= Your task =
Reproduce the entries verbatim, everything from the line containing "Log. Pressure gauge" down to the line containing "Entered: 36 mA", with both of those lines included.

= Records provided =

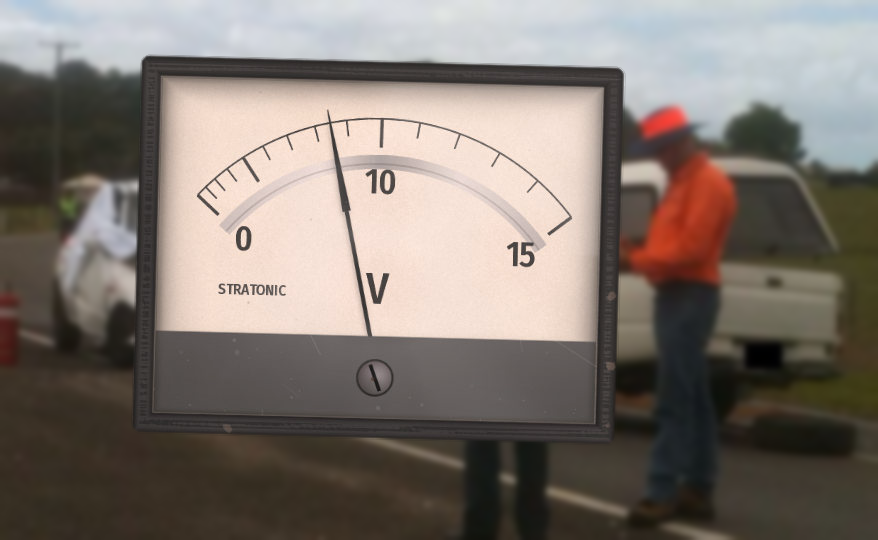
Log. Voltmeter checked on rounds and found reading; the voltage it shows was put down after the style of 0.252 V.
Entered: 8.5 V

--

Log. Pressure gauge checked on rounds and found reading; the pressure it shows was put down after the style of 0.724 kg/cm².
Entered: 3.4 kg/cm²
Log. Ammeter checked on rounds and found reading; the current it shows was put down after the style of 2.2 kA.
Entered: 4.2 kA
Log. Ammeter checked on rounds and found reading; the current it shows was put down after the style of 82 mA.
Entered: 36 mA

= Solution for this exercise =
Log. Pressure gauge checked on rounds and found reading; the pressure it shows was put down after the style of 0.724 kg/cm².
Entered: 3.4 kg/cm²
Log. Ammeter checked on rounds and found reading; the current it shows was put down after the style of 2.2 kA.
Entered: 4.2 kA
Log. Ammeter checked on rounds and found reading; the current it shows was put down after the style of 82 mA.
Entered: 36 mA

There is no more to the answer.